Personally, I resonate most with Islamic Sufism -and in it lies a tolerance and inclusivity that is remarkable; it is a faith that honours all the prophets that came before Mohammed (pbuh) - Adam, Abraham, Noah, Moses, Jesus - and recognizes the Torah and the Bible as Revelation. And while I believe there is no god but God (Allah SWT), and Mohammed (pbuh) is His Messenger, I notice messages of Divine love in other faiths, and that is a common point for me to understand and respect my neighbour.
It is an altogether too human trait - is it ego? social need? - to defend ourselves and our community, our belief systems, rather than to search for elements in common and build bridges based on that.We seek out differences and the need to defend them perhaps not out of divine devotion, but out of the stem of pride - which is a human trait (and how many belief systems warn against pride? several,... and we cant even see that)- , instead of seeking out commonalities from the stem of love (which may or may not be a strictly human component, but is also held as a main component of the Divine by many faiths; and if not directly expressed as a manifestation of the Divine, then most faiths certainly, at least, give high credence to it, regardless of how they identify its source).
Look for the Golden Threads in all faiths that bind us together, that are common.

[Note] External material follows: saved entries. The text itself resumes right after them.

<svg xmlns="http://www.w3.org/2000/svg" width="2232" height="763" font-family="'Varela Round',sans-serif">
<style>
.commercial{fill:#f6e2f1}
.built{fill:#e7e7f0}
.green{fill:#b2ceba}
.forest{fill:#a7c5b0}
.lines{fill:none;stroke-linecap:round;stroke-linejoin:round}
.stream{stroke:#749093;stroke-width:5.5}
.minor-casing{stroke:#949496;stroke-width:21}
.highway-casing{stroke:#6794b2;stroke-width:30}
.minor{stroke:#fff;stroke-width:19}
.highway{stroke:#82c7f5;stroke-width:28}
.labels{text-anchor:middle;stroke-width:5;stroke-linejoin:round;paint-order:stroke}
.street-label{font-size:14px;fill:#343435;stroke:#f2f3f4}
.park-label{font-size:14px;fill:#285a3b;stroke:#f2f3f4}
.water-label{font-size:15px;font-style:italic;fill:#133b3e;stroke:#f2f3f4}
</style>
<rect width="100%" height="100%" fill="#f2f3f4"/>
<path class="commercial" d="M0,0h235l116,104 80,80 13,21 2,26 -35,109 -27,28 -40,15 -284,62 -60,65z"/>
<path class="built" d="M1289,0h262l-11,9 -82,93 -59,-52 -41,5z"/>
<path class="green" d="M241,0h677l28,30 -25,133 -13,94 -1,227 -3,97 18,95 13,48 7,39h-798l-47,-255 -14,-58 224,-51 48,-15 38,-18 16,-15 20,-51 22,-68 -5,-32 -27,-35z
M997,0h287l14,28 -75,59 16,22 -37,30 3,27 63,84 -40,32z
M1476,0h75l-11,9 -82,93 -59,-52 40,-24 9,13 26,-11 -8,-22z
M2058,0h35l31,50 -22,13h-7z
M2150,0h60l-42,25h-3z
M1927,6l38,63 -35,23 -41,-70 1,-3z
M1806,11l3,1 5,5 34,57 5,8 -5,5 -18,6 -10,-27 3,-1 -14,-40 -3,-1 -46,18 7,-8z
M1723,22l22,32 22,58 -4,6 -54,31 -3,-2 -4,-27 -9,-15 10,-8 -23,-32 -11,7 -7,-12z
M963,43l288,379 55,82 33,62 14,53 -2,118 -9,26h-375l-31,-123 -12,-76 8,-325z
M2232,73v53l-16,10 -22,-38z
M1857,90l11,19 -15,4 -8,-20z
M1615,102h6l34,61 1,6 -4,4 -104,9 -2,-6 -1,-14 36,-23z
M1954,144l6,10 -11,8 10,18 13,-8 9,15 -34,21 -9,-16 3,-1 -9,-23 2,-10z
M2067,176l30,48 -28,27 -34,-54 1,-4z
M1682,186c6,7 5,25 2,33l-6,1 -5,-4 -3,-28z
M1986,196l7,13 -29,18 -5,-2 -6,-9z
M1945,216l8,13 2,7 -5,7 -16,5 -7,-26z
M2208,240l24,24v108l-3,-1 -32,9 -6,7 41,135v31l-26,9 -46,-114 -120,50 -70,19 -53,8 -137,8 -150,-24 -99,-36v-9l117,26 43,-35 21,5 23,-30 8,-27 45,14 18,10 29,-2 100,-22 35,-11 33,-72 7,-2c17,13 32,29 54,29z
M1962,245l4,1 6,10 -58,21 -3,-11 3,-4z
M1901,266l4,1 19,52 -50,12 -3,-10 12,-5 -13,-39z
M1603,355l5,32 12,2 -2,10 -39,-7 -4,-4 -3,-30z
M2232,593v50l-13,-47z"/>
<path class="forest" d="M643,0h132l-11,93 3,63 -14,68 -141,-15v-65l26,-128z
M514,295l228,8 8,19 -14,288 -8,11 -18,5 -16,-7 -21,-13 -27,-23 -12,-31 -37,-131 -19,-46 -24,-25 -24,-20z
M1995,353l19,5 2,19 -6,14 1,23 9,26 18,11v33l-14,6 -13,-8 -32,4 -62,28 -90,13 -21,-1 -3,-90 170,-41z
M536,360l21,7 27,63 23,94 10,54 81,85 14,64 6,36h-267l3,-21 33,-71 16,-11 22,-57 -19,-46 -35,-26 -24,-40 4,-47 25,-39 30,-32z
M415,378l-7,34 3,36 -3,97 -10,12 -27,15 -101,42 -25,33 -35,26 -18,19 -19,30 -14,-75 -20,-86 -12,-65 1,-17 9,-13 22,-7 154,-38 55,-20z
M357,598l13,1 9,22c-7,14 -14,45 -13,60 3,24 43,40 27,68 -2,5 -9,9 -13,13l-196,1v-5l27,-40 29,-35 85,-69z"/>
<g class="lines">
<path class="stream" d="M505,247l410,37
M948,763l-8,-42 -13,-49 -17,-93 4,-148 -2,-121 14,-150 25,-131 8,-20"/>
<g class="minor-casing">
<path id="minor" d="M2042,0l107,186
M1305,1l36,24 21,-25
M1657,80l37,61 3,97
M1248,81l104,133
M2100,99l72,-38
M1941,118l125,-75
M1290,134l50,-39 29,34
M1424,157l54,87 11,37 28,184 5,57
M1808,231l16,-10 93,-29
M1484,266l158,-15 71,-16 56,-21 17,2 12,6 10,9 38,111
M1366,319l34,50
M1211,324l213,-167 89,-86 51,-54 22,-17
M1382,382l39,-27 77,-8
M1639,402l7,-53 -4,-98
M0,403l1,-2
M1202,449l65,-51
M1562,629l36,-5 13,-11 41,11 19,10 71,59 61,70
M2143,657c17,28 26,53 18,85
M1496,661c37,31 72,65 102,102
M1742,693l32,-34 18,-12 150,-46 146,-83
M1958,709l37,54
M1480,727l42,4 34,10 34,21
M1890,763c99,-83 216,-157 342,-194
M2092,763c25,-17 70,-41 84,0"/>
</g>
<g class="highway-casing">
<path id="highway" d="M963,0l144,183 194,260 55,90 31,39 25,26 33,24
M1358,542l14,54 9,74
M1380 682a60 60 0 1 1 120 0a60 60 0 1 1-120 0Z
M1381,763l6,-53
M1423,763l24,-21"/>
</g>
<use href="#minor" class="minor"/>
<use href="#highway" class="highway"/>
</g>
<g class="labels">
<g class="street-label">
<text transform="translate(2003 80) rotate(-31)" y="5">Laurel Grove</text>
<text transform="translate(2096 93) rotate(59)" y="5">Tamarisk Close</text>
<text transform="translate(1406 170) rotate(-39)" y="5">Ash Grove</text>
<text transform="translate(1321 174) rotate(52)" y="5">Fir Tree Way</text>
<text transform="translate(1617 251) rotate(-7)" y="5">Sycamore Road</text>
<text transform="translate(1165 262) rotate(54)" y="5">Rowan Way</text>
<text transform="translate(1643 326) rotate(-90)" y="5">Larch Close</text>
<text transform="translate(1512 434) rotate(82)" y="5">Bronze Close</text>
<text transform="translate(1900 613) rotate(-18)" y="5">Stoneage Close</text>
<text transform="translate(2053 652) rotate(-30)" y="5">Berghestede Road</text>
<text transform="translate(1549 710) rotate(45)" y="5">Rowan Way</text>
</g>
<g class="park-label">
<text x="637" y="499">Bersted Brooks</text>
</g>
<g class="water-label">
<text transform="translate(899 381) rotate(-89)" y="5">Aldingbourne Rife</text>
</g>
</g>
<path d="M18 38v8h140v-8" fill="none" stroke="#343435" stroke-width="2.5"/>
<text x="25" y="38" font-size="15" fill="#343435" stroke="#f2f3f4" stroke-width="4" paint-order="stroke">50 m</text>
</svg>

If you have a quarrrel of belief with your neighbour, ask him: does his Divine believe in love? compassion? service to the needy? etc? so many commonalities are possible. Then ask yourself these same questions about your own faith. What then are the common points with your neighbour? from there, tolerance and respect begins, united in some common atrributes towards the Divine.
These common Golden Threads are so important, because the fact that they are manifested in so many faiths tells us that they are the Divine's most sacred, most important aspects - why else would they be manifested all over the globe? The differences, then, are in a sense, secondary in this context of building bridges when compared against the glory, majesty, awesome nature of the Divine Energy Itself (Allah SWT) , and so these differences should be allowed their respect (is this perhaps one possible meaning of 109:6?) - and we can do that more comfortably when the Golden Threads of the Divine are recognized.